• What to produce
Could you repeat the text of each of the records below word for word, leaving the pictures out of your answer?

- Opening Delimiter -

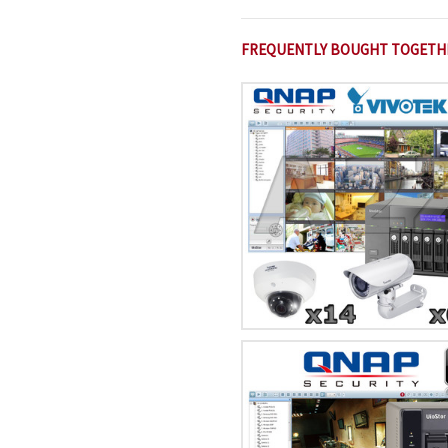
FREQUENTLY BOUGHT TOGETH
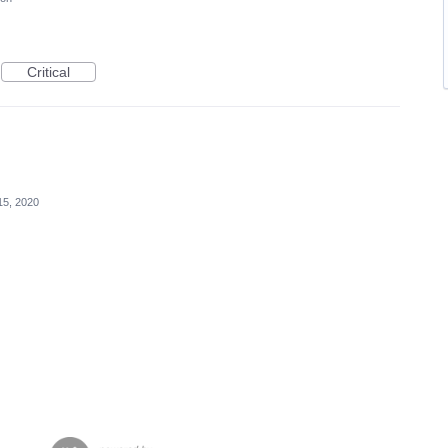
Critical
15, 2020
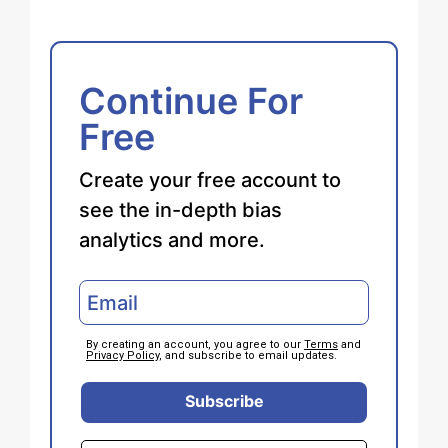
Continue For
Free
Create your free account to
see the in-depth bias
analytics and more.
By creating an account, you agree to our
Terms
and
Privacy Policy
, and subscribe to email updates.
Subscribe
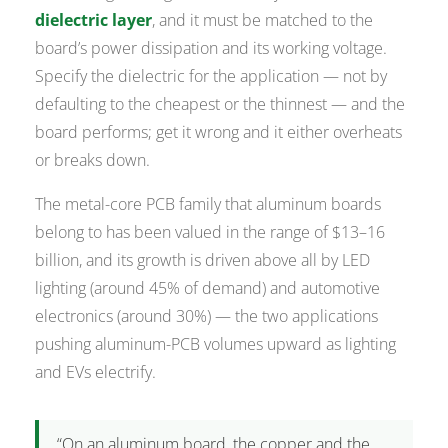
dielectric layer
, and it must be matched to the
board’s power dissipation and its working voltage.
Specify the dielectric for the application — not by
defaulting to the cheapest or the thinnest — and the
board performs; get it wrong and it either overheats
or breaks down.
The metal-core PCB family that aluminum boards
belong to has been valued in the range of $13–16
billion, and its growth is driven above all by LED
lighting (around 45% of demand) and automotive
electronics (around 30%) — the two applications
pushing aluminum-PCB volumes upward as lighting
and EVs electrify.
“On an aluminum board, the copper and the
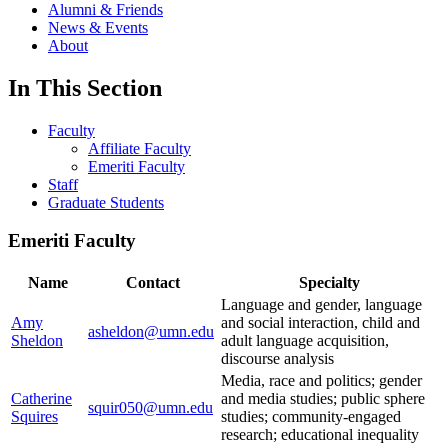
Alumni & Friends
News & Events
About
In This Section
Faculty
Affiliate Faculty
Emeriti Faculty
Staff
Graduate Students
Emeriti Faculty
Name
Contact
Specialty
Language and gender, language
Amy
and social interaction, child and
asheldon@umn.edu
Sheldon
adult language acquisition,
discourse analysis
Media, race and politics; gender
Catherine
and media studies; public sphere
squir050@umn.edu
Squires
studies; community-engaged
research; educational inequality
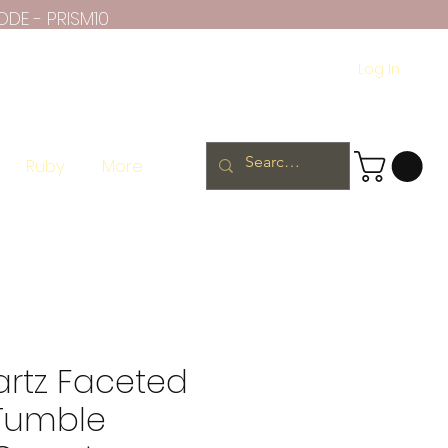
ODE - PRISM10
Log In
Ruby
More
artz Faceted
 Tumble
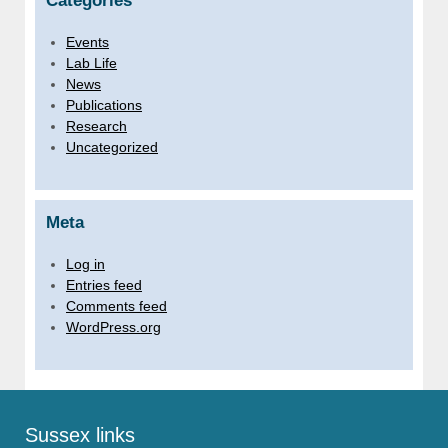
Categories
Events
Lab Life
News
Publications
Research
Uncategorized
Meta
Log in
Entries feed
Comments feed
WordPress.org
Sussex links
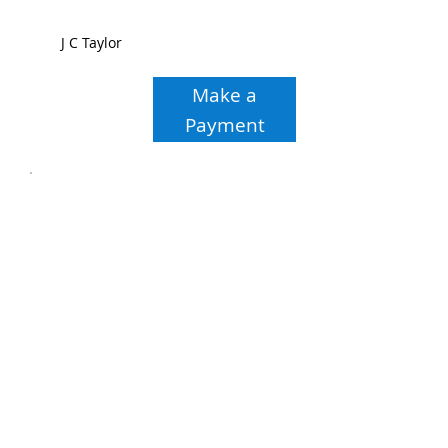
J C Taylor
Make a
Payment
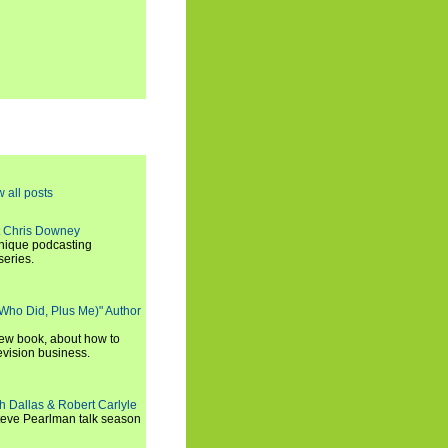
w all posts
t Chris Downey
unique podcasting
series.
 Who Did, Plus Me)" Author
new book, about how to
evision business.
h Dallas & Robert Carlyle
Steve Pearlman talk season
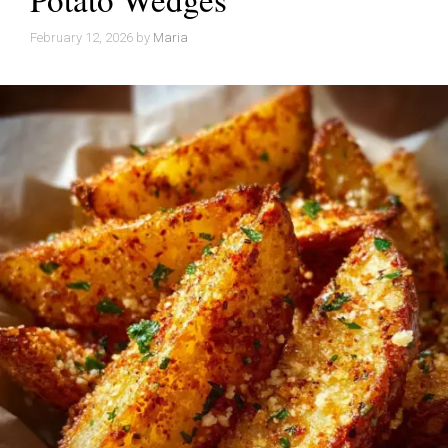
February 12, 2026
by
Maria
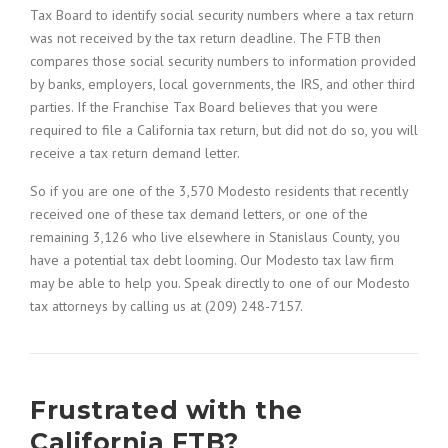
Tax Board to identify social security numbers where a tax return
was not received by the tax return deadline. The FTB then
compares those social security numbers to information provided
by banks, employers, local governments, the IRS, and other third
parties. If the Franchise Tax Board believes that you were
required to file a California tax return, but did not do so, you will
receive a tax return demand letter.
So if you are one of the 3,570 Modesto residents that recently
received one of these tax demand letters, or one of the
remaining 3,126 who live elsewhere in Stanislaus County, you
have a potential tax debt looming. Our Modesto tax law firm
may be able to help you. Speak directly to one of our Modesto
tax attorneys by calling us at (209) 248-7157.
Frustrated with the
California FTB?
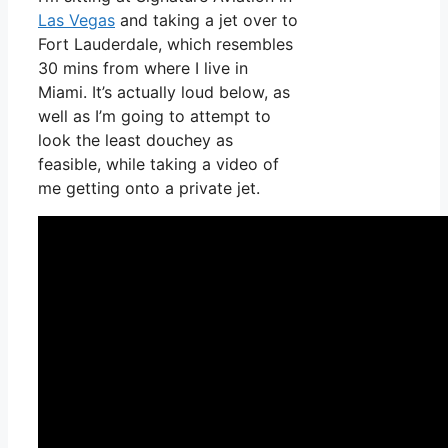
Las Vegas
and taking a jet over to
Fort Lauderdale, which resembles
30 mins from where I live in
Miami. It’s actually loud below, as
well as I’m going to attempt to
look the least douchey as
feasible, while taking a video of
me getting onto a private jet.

- Closing Delimiter -

• Solution
FREQUENTLY BOUGHT TOGETH
Critical
15, 2020
Continue For
Free
Create your free account to
see the in-depth bias
analytics and more.
By creating an account, you agree to our
Terms
and
Privacy Policy
, and subscribe to email updates.
Subscribe
dielectric layer
, and it must be matched to the
board’s power dissipation and its working voltage.
Specify the dielectric for the application — not by
defaulting to the cheapest or the thinnest — and the
board performs; get it wrong and it either overheats
or breaks down.
The metal-core PCB family that aluminum boards
belong to has been valued in the range of $13–16
billion, and its growth is driven above all by LED
lighting (around 45% of demand) and automotive
electronics (around 30%) — the two applications
pushing aluminum-PCB volumes upward as lighting
and EVs electrify.
“On an aluminum board, the copper and the
Alumni & Friends
News & Events
About
In This Section
Faculty
Affiliate Faculty
Emeriti Faculty
Staff
Graduate Students
Emeriti Faculty
Name
Contact
Specialty
Language and gender, language
Amy
and social interaction, child and
asheldon@umn.edu
Sheldon
adult language acquisition,
discourse analysis
Media, race and politics; gender
Catherine
and media studies; public sphere
squir050@umn.edu
Squires
studies; community-engaged
research; educational inequality
ODE - PRISM10
Log In
Ruby
More
artz Faceted
 Tumble
Categories
Events
Lab Life
News
Publications
Research
Uncategorized
Meta
Log in
Entries feed
Comments feed
WordPress.org
Sussex links
J C Taylor
Make a
Payment
w all posts
t Chris Downey
unique podcasting
series.
 Who Did, Plus Me)" Author
new book, about how to
evision business.
h Dallas & Robert Carlyle
Steve Pearlman talk season
February 12, 2026
by
Maria
Tax Board to identify social security numbers where a tax return
was not received by the tax return deadline. The FTB then
compares those social security numbers to information provided
by banks, employers, local governments, the IRS, and other third
parties. If the Franchise Tax Board believes that you were
required to file a California tax return, but did not do so, you will
receive a tax return demand letter.
So if you are one of the 3,570 Modesto residents that recently
received one of these tax demand letters, or one of the
remaining 3,126 who live elsewhere in Stanislaus County, you
have a potential tax debt looming. Our Modesto tax law firm
may be able to help you. Speak directly to one of our Modesto
tax attorneys by calling us at (209) 248-7157.
Frustrated with the
California FTB?
Las Vegas
and taking a jet over to
Fort Lauderdale, which resembles
30 mins from where I live in
Miami. It’s actually loud below, as
well as I’m going to attempt to
look the least douchey as
feasible, while taking a video of
me getting onto a private jet.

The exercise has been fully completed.